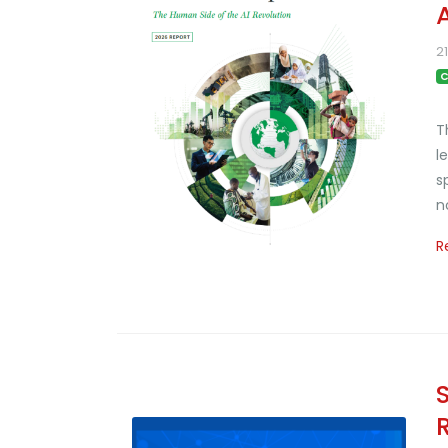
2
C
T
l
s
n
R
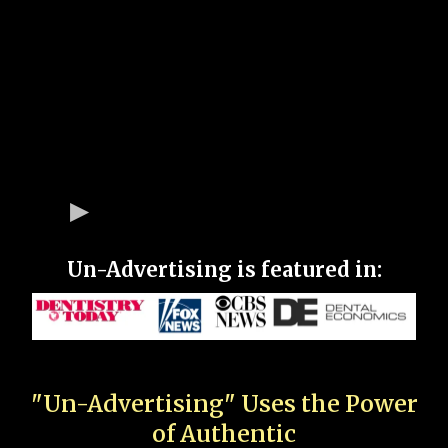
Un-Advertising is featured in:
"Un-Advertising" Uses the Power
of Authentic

==

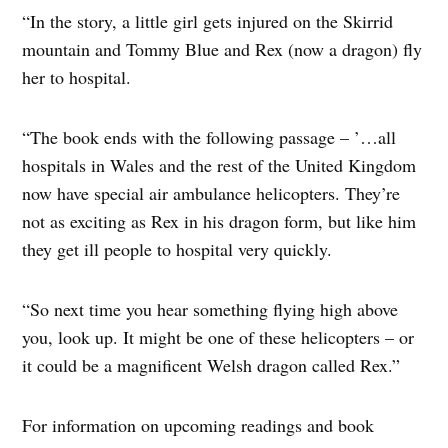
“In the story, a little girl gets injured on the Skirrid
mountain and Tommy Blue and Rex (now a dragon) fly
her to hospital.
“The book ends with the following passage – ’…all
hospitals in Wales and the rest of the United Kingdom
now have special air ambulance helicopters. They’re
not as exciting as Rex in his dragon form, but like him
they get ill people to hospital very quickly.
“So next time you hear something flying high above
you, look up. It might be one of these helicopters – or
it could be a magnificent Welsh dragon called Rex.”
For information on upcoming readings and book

--

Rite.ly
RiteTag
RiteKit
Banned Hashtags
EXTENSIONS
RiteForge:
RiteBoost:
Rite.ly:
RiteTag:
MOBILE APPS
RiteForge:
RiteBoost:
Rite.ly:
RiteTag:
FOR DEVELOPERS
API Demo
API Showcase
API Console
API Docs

▶ [Exercise brief] Word for word, restate the lines of the listing above starting at the line with "now have special" and ending at the line with "For information on upcoming readings and book", and nothing outside them.

▶ [Exercise response]
now have special air ambulance helicopters. They’re
not as exciting as Rex in his dragon form, but like him
they get ill people to hospital very quickly.
“So next time you hear something flying high above
you, look up. It might be one of these helicopters – or
it could be a magnificent Welsh dragon called Rex.”
For information on upcoming readings and book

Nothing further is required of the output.